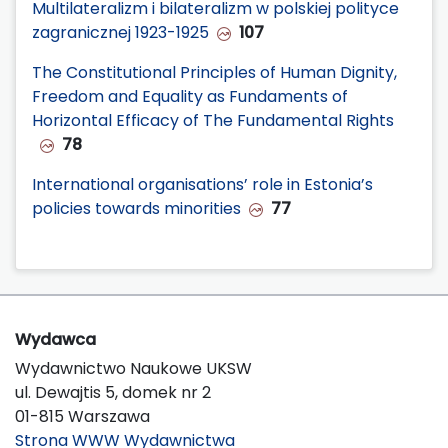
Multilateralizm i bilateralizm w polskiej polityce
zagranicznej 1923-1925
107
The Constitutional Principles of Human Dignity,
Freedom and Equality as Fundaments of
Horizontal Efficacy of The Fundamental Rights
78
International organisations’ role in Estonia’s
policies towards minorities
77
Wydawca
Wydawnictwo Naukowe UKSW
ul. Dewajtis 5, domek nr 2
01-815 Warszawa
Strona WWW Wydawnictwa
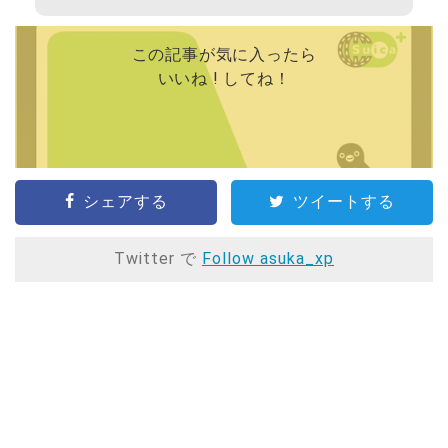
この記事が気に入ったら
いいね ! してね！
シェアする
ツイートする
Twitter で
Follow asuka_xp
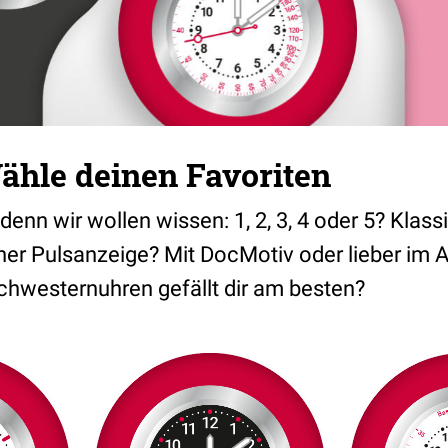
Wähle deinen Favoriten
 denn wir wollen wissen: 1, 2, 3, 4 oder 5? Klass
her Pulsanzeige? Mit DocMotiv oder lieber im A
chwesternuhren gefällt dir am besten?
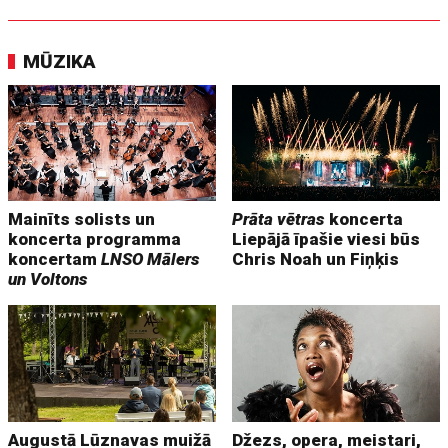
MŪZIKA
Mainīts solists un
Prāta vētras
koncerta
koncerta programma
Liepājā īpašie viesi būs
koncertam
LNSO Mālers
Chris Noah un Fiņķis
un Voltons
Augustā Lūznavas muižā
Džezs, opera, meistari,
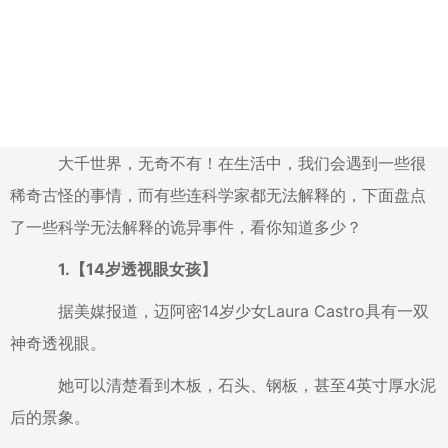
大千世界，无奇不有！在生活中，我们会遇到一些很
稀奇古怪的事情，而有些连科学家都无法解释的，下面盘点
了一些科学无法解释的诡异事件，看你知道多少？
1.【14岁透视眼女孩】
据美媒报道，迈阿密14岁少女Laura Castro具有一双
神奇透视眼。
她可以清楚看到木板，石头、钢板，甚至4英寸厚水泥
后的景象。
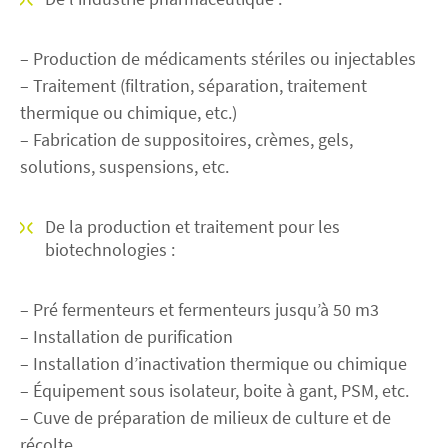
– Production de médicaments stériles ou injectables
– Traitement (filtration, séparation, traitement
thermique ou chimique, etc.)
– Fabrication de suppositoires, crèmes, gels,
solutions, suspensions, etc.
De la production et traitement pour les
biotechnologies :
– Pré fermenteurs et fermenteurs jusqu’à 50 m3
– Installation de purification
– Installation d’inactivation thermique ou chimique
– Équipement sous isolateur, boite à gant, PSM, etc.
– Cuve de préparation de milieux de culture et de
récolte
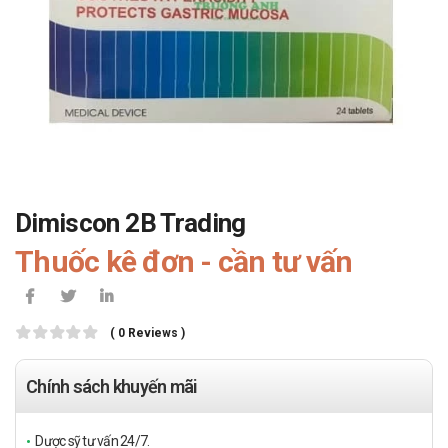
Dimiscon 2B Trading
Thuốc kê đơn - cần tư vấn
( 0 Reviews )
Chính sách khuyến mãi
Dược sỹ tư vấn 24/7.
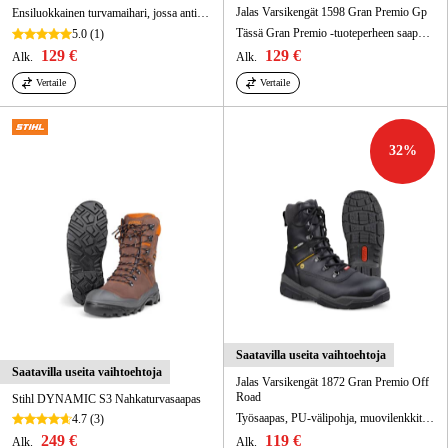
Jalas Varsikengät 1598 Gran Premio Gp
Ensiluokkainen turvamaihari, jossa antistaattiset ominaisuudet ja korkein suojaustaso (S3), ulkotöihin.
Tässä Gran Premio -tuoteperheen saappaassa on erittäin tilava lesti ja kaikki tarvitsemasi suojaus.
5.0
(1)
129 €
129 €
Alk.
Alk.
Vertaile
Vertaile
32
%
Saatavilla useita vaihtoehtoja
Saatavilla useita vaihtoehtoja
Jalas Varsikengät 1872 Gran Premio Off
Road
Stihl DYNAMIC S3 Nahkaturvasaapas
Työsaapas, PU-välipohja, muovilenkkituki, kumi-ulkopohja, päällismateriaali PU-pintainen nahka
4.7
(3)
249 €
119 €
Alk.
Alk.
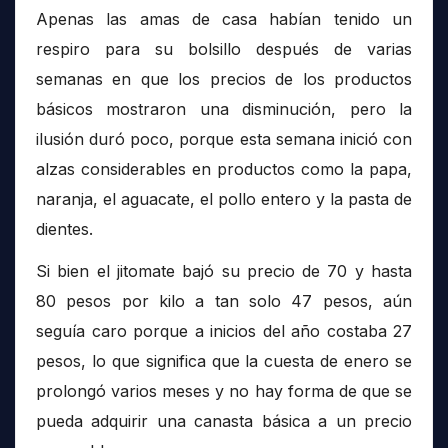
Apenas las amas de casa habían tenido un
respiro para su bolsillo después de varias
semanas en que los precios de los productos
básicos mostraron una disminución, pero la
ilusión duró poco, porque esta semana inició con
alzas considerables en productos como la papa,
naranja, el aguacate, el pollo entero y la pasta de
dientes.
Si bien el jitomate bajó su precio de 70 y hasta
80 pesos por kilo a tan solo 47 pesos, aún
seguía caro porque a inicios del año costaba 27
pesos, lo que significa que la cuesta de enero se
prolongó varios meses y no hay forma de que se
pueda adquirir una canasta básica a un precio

**What to produce**
Write the records out again exactly as shown above, keeping no pictures.

**Completed task**
Multilateralizm i bilateralizm w polskiej polityce
zagranicznej 1923-1925
107
The Constitutional Principles of Human Dignity,
Freedom and Equality as Fundaments of
Horizontal Efficacy of The Fundamental Rights
78
International organisations’ role in Estonia’s
policies towards minorities
77
Wydawca
Wydawnictwo Naukowe UKSW
ul. Dewajtis 5, domek nr 2
01-815 Warszawa
Strona WWW Wydawnictwa
この記事が気に入ったら
いいね ! してね！
シェアする
ツイートする
Twitter で
Follow asuka_xp
Wähle deinen Favoriten
 denn wir wollen wissen: 1, 2, 3, 4 oder 5? Klass
her Pulsanzeige? Mit DocMotiv oder lieber im A
chwesternuhren gefällt dir am besten?
MŪZIKA
Mainīts solists un
Prāta vētras
koncerta
koncerta programma
Liepājā īpašie viesi būs
koncertam
LNSO Mālers
Chris Noah un Fiņķis
un Voltons
Augustā Lūznavas muižā
Džezs, opera, meistari,
大千世界，无奇不有！在生活中，我们会遇到一些很
稀奇古怪的事情，而有些连科学家都无法解释的，下面盘点
了一些科学无法解释的诡异事件，看你知道多少？
1.【14岁透视眼女孩】
据美媒报道，迈阿密14岁少女Laura Castro具有一双
神奇透视眼。
她可以清楚看到木板，石头、钢板，甚至4英寸厚水泥
后的景象。
– Production de médicaments stériles ou injectables
– Traitement (filtration, séparation, traitement
thermique ou chimique, etc.)
– Fabrication de suppositoires, crèmes, gels,
solutions, suspensions, etc.
De la production et traitement pour les
biotechnologies :
– Pré fermenteurs et fermenteurs jusqu’à 50 m3
– Installation de purification
– Installation d’inactivation thermique ou chimique
– Équipement sous isolateur, boite à gant, PSM, etc.
– Cuve de préparation de milieux de culture et de
récolte
Dimiscon 2B Trading
Thuốc kê đơn - cần tư vấn
( 0 Reviews )
Chính sách khuyến mãi
Dược sỹ tư vấn 24/7.
Jalas Varsikengät 1598 Gran Premio Gp
Ensiluokkainen turvamaihari, jossa antistaattiset ominaisuudet ja korkein suojaustaso (S3), ulkotöihin.
Tässä Gran Premio -tuoteperheen saappaassa on erittäin tilava lesti ja kaikki tarvitsemasi suojaus.
5.0
(1)
129 €
129 €
Alk.
Alk.
Vertaile
Vertaile
32
%
Saatavilla useita vaihtoehtoja
Saatavilla useita vaihtoehtoja
Jalas Varsikengät 1872 Gran Premio Off
Road
Stihl DYNAMIC S3 Nahkaturvasaapas
Työsaapas, PU-välipohja, muovilenkkituki, kumi-ulkopohja, päällismateriaali PU-pintainen nahka
4.7
(3)
249 €
119 €
Alk.
Alk.
Apenas las amas de casa habían tenido un
respiro para su bolsillo después de varias
semanas en que los precios de los productos
básicos mostraron una disminución, pero la
ilusión duró poco, porque esta semana inició con
alzas considerables en productos como la papa,
naranja, el aguacate, el pollo entero y la pasta de
dientes.
Si bien el jitomate bajó su precio de 70 y hasta
80 pesos por kilo a tan solo 47 pesos, aún
seguía caro porque a inicios del año costaba 27
pesos, lo que significa que la cuesta de enero se
prolongó varios meses y no hay forma de que se
pueda adquirir una canasta básica a un precio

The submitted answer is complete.